Veröffentlicht am:25.07.2024

5 Minuten Lesedauer

Nach einem Unfall oder einem anderen medizinischen Notfall ist schnelle Hilfe wichtig. Deshalb sind Autofahrende verpflichtet, eine Rettungsgasse zu bilden, damit Rettungskräfte zügig zur Einsatzstelle gelangen. Wie und wann? Darüber klären wir auf.

Nahaufnahme eines Auto-Seitenspiegels. Darin ist ein Krankenwagen, der von hinten näherkommt. Die Autos auf der Autobahn haben eine ordnungsgemäße Rettungsgasse gebildet.

© iStock / ollo

Platz schaffen, Leben retten

Nach einem Crash im Straßenverkehr oder einem anderen medizinischen Notfall ist schnelle Hilfe wichtig. Einsatzfahrzeuge von Polizei und Rettungsdienst müssen auch bei einem Stau zügig zur Einsatzstelle gelangen. Daher sind Autofahrende dazu verpflichtet, eine Rettungsgasse zu bilden.
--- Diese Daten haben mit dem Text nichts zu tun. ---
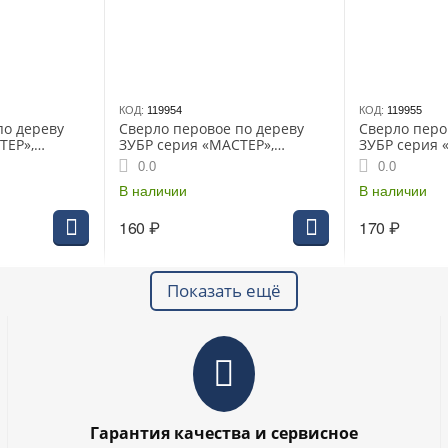
КОД:
119954
КОД:
119955
по дереву
Сверло перовое по дереву
Сверло перо
ТЕР»,
ЗУБР серия «МАСТЕР»,
ЗУБР серия 
", (29505-12)
14x152мм, HEX 1/4", (29505-14)
16x152мм, HE
0.0
0.0
В наличии
В наличии
160
₽
170
₽
Показать ещё
Гарантия качества и сервисное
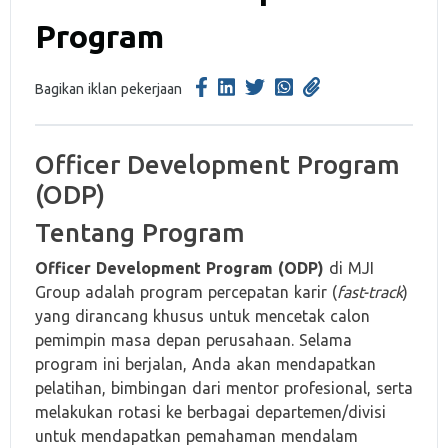
Program
Bagikan iklan pekerjaan
Officer Development Program
(ODP)
Tentang Program
Officer Development Program (ODP)
di MJI
Group adalah program percepatan karir (
fast-track
)
yang dirancang khusus untuk mencetak calon
pemimpin masa depan perusahaan. Selama
program ini berjalan, Anda akan mendapatkan
pelatihan, bimbingan dari mentor profesional, serta
melakukan rotasi ke berbagai departemen/divisi
untuk mendapatkan pemahaman mendalam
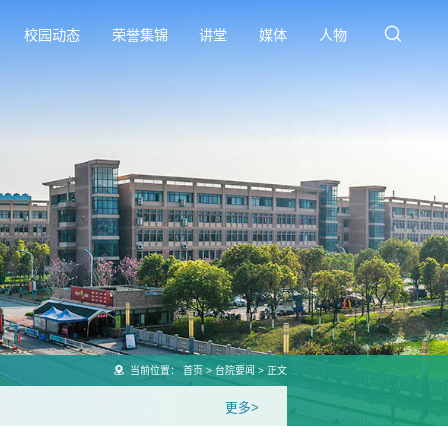
校园动态
荣誉集锦
讲堂
媒体
人物
当前位置：
首页
>
台院要闻
>
正文
更多>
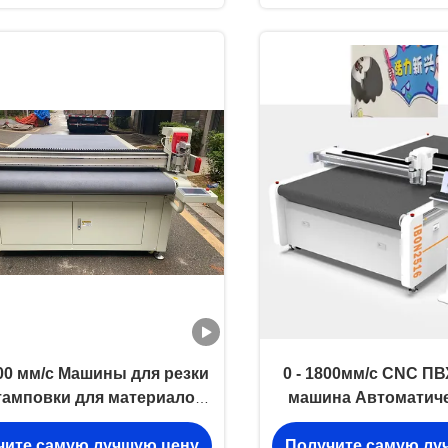
00 мм/с Машины для резки
0 - 1800мм/с CNC П
тамповки для материалов
машина Автоматич
из ПВХ резины
пена режущая маш
чите самую лучшую цену
Получите самую лу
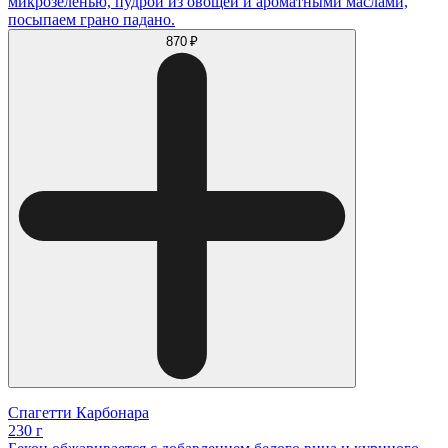
микрозеленью, пудрой из овощей и ароматными маслами,
посыпаем грано падано.
870 ₽
Спагетти Карбонара
230 г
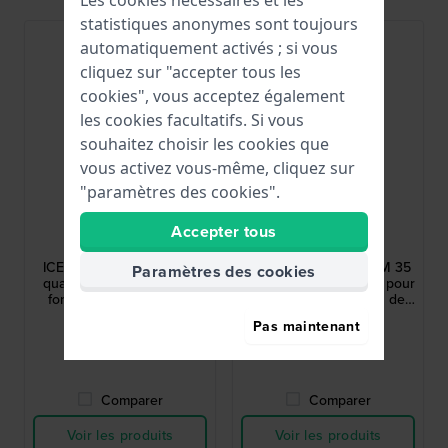
Les cookies nécessaires et les
statistiques anonymes sont toujours
automatiquement activés ; si vous
cliquez sur "accepter tous les
cookies", vous acceptez également
les cookies facultatifs. Si vous
souhaitez choisir les cookies que
vous activez vous-même, cliquez sur
"paramètres des cookies".
Ice-Watch
Ice-Watch
Accepter tous
024912
024547
ICE find 34 mm Montre à
ICE smart junior 3.0 FM 35
Paramètres des cookies
quartz pour enfants avec
mm Montre connectée pour
fonction Apple Find My
enfants avec fonction de
géolocalisation Apple Find
99,00 €
99,00 €
Pas maintenant
My.
● En stock
● En stock
Comparer
Comparer
Voir les produits
Voir les produits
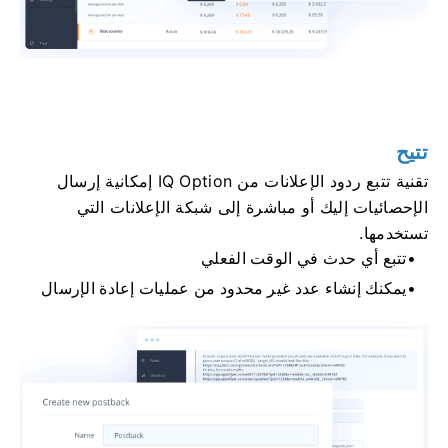
تتيح
تقنية تتبع ردود الإعلانات من IQ Option إمكانية إرسال
الإحصائيات إليك أو مباشرة إلى شبكة الإعلانات التي
تستخدمها.
تتبع أي حدث في الوقت الفعلي
يمكنك إنشاء عدد غير محدود من عمليات إعادة الإرسال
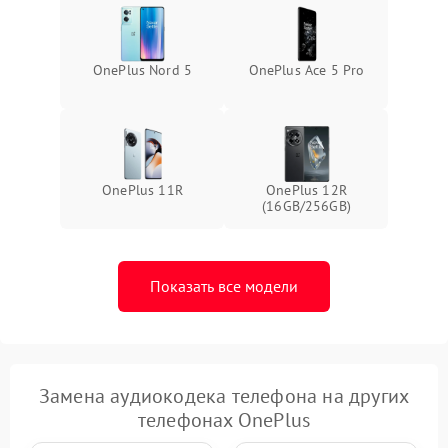
OnePlus Nord 5
OnePlus Ace 5 Pro
OnePlus 11R
OnePlus 12R
(16GB/256GB)
Показать все модели
Замена аудиокодека телефона на других
телефонах OnePlus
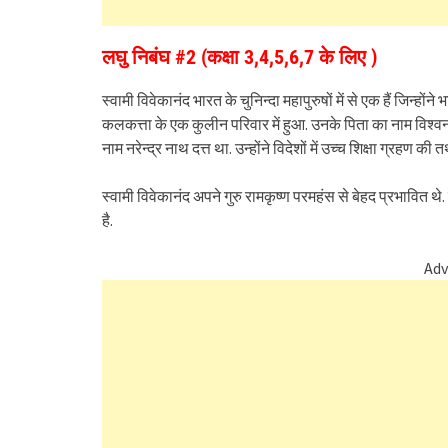
लघु निबंघ #2 (कक्षा 3,4,5,6,7 के लिए )
स्वामी विवेकानंद भारत के चुनिन्दा महापुरुषों में से एक हैं जिन्हो
कलकत्ता के एक कुलीन परिवार में हुआ. उनके पिता का नाम विश्वनाथ
नाम नरेन्द्र नाथ दत्त था. उन्होंने विदेशों में उच्च शिक्षा ग्रह
स्वामी विवेकानंद अपने गुरु रामकृष्ण परमहंस से बेहद प्रभावित थ
है.
Adv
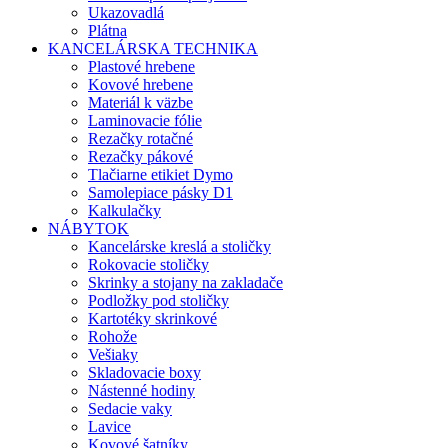
Ukazovadlá
Plátna
KANCELÁRSKA TECHNIKA
Plastové hrebene
Kovové hrebene
Materiál k väzbe
Laminovacie fólie
Rezačky rotačné
Rezačky pákové
Tlačiarne etikiet Dymo
Samolepiace pásky D1
Kalkulačky
NÁBYTOK
Kancelárske kreslá a stoličky
Rokovacie stoličky
Skrinky a stojany na zakladače
Podložky pod stoličky
Kartotéky skrinkové
Rohože
Vešiaky
Skladovacie boxy
Nástenné hodiny
Sedacie vaky
Lavice
Kovové šatníky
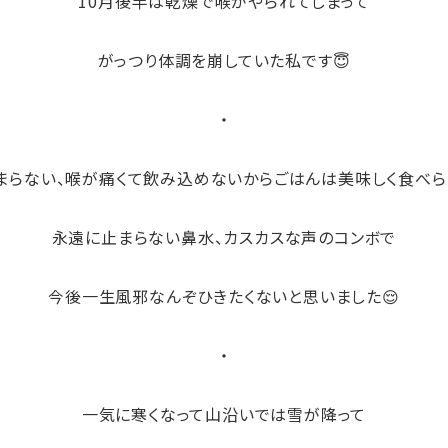
10月後半は乾燥で喉がやられてしまって
がっつり体調を崩していた私です😇
・
まらない、喉が痛くて飲み込めないからごはんは美味しく食べら
永遠に止まらない鼻水、カスカスな声のコンボで
今後一生風邪なんぞひきたくないと思いました😌
・
一気に寒くなって山沿いでは雪が降って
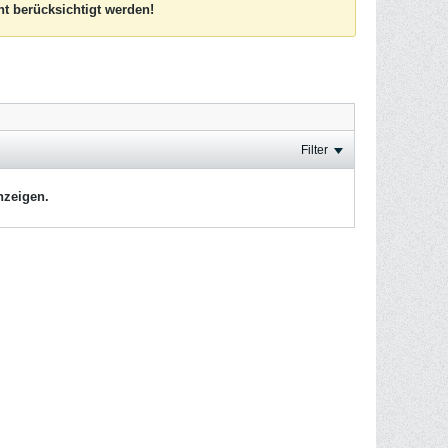
t berücksichtigt werden!
Filter
nzeigen.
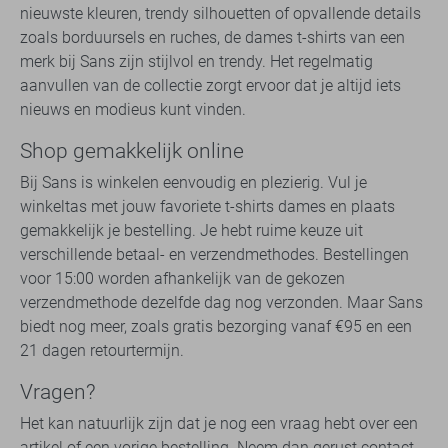
nieuwste kleuren, trendy silhouetten of opvallende details
zoals borduursels en ruches, de dames t-shirts van een
merk bij Sans zijn stijlvol en trendy. Het regelmatig
aanvullen van de collectie zorgt ervoor dat je altijd iets
nieuws en modieus kunt vinden.
Shop gemakkelijk online
Bij Sans is winkelen eenvoudig en plezierig. Vul je
winkeltas met jouw favoriete t-shirts dames en plaats
gemakkelijk je bestelling. Je hebt ruime keuze uit
verschillende betaal- en verzendmethodes. Bestellingen
voor 15:00 worden afhankelijk van de gekozen
verzendmethode dezelfde dag nog verzonden. Maar Sans
biedt nog meer, zoals gratis bezorging vanaf €95 en een
21 dagen retourtermijn.
Vragen?
Het kan natuurlijk zijn dat je nog een vraag hebt over een
artikel of een vorige bestelling. Neem dan gerust contact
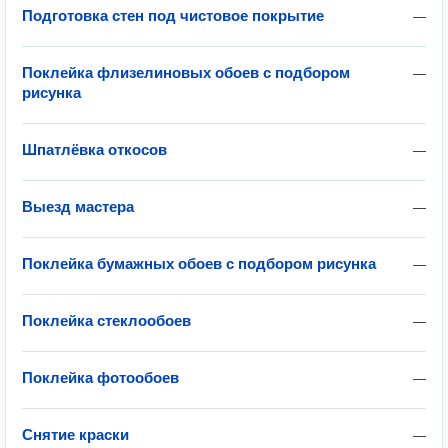
Подготовка стен под чистовое покрытие
—
Поклейка флизелиновых обоев с подбором
—
рисунка
Шпатлёвка откосов
—
Выезд мастера
—
Поклейка бумажных обоев с подбором рисунка
—
Поклейка стеклообоев
—
Поклейка фотообоев
—
Снятие краски
—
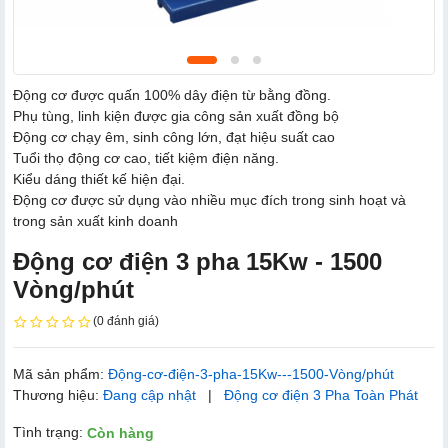
Động cơ được quấn 100% dây điện từ bằng đồng.
Phụ tùng, linh kiện được gia công sản xuất đồng bộ
Động cơ chạy êm, sinh công lớn, đạt hiệu suất cao
Tuổi thọ động cơ cao, tiết kiệm điện năng.
Kiểu dáng thiết kế hiện đại.
Động cơ được sử dụng vào nhiều mục đích trong sinh hoạt và
trong sản xuất kinh doanh
Động cơ điện 3 pha 15Kw - 1500
Vòng/phút
(0 đánh giá)
Mã sản phẩm:
Động-cơ-điện-3-pha-15Kw---1500-Vòng/phút
Thương hiệu:
Đang cập nhật
|
Động cơ điện 3 Pha Toàn Phát
Tình trạng:
Còn hàng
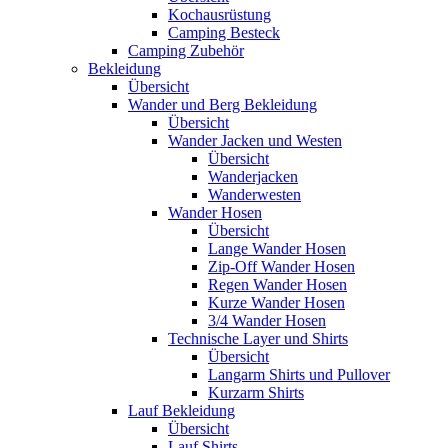
Kochausrüstung
Camping Besteck
Camping Zubehör
Bekleidung
Übersicht
Wander und Berg Bekleidung
Übersicht
Wander Jacken und Westen
Übersicht
Wanderjacken
Wanderwesten
Wander Hosen
Übersicht
Lange Wander Hosen
Zip-Off Wander Hosen
Regen Wander Hosen
Kurze Wander Hosen
3/4 Wander Hosen
Technische Layer und Shirts
Übersicht
Langarm Shirts und Pullover
Kurzarm Shirts
Lauf Bekleidung
Übersicht
Lauf Shirts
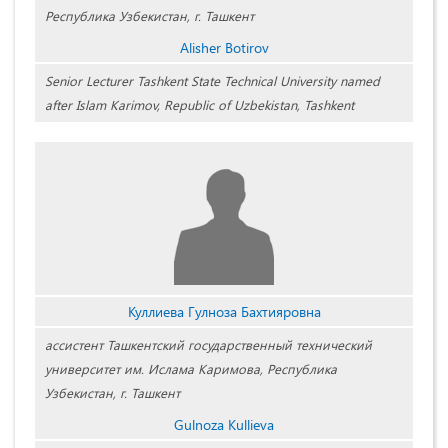
Республика Узбекистан, г. Ташкент
Alisher Botirov
Senior Lecturer Tashkent State Technical University named
after Islam Karimov, Republic of Uzbekistan, Tashkent
Куллиева Гулноза Бахтияровна
ассистент Ташкентский государственный технический
университет им. Ислама Каримова, Республика
Узбекистан, г. Ташкент
Gulnoza Kullieva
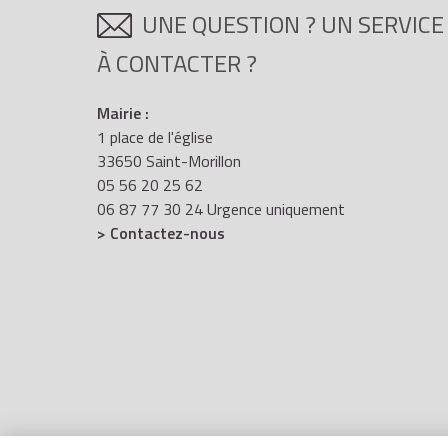
UNE QUESTION ? UN SERVICE
À CONTACTER ?
Mairie :
1 place de l'église
33650 Saint-Morillon
05 56 20 25 62
06 87 77 30 24 Urgence uniquement
> Contactez-nous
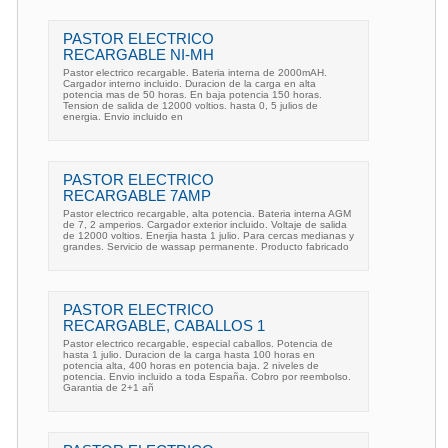
PASTOR ELECTRICO
RECARGABLE NI-MH
Pastor electrico recargable. Bateria interna de 2000mAH.
Cargador interno incluido. Duracion de la carga en alta
potencia mas de 50 horas. En baja potencia 150 horas.
Tension de salida de 12000 voltios. hasta 0, 5 julios de
energia. Envio incluido en
PASTOR ELECTRICO
RECARGABLE 7AMP
Pastor electrico recargable, alta potencia. Bateria interna AGM
de 7, 2 amperios. Cargador exterior incluido. Voltaje de salida
de 12000 voltios. Enerjia hasta 1 julio. Para cercas medianas y
grandes. Servicio de wassap permanente. Producto fabricado
PASTOR ELECTRICO
RECARGABLE, CABALLOS 1
Pastor electrico recargable, especial caballos. Potencia de
hasta 1 julio. Duracion de la carga hasta 100 horas en
potencia alta, 400 horas en potencia baja. 2 niveles de
potencia. Envio incluido a toda España. Cobro por reembolso.
Garantia de 2+1 añ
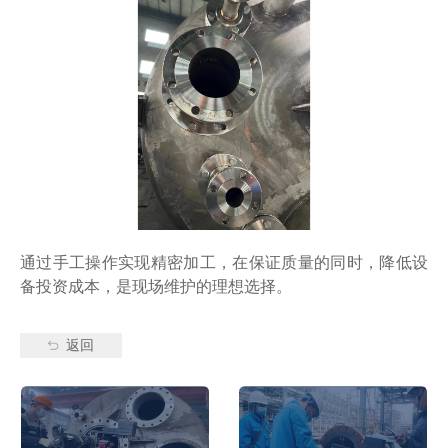
通过手工操作实现精密加工，在保证质量的同时，降低设
备投资成本，是现场维护的理想选择。
返回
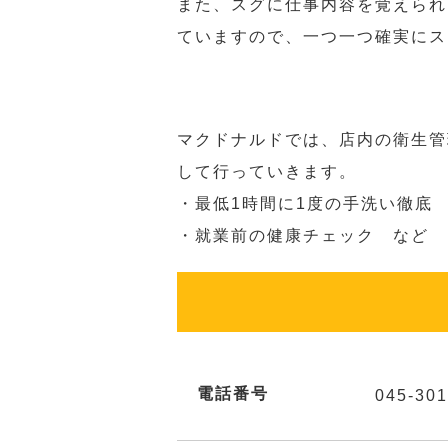
また、スグに仕事内容を覚えられ
ていますので、一つ一つ確実にス
マクドナルドでは、店内の衛生管
して行っていきます。
・最低1時間に1度の手洗い徹底
・就業前の健康チェック など
電話番号
045-301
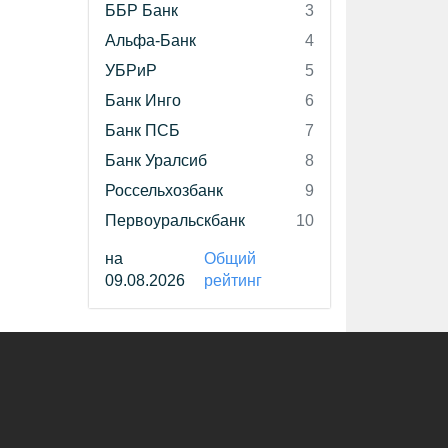
ББР Банк
3
Альфа-Банк
4
УБРиР
5
Банк Инго
6
Банк ПСБ
7
Банк Уралсиб
8
Россельхозбанк
9
Первоуральскбанк
10
на
Общий
09.08.2026
рейтинг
Das geschieht in der Praxis jedoch nur durchschnittlich gut, berichtet Marco König, Notfallsanitäter und Vorsitzender des Deutschen Berufsverbands Rettungsdienst. Statt sich ordentlich einzureihen, reagieren manche Fahrer und Fahrerinnen mit hektischen Lenkbewegungen und wissen nicht, wohin sie fahren sollen. „Wir erleben es regelmäßig, dass zwar die meisten Fahrzeuge auf der Autobahn eine Rettungsgasse gebildet haben“, sagt Marco König. „Aber es gibt immer wieder zwei, drei Fahrzeuge, die dazwischenstehen und erst versuchen, rüberzulenken, wenn sie die Rettungskräfte im Rückspiegel erblicken. Sie blockieren den Weg – dadurch verlieren wir wertvolle Zeit.“

Rettungsgasse richtig bilden

Grundsätzlich gilt auf Autobahnen: Die Rettungsgasse muss immer zwischen der ganz linken Fahrspur und der daneben gebildet werden – und zwar bereits bei stockendem Verkehr, nicht erst im Stau. Das gilt sowohl bei zweispurigen als auch bei drei- und vierspurigen Autobahnen. Diejenigen, die auf dem linken Fahrstreifen unterwegs sind, weichen nach links aus, die anderen fahren nach rechts. Das ist wichtig, denn wenn alle Fahrzeuge stehen, wird es fast unmöglich, noch eine gute Position einzunehmen. „Viele vergessen zudem, dass alle Fahrzeuge ein Stückchen rücken müssen, notfalls sollten Fahrende auf der rechten Spur auch den Standstreifen mitnutzen“, so König. „Sonst ist möglicherweise nicht genügend Platz in der Rettungsgasse, wenn zum Beispiel Lastwagen auf der mittleren Spur stehen.“ Vergleichbare Regeln zur Bildung einer Rettungsgasse gelten auch in der Schweiz, in Slowenien, Ungarn und Tschechien. In Österreich sind die Bildung und das Freihalten einer Rettungsgasse sogar im Verkehrsgesetz vorgeschrieben. In Deutschland regelt die Bußgeldkatalog-Verordnung, wie Verstöße geahndet werden. Autofahrerinnen und Autofahrer, die keine Rettungsgasse bilden oder diese unerlaubt nutzen, müssen mit empfindlichen Strafen rechnen.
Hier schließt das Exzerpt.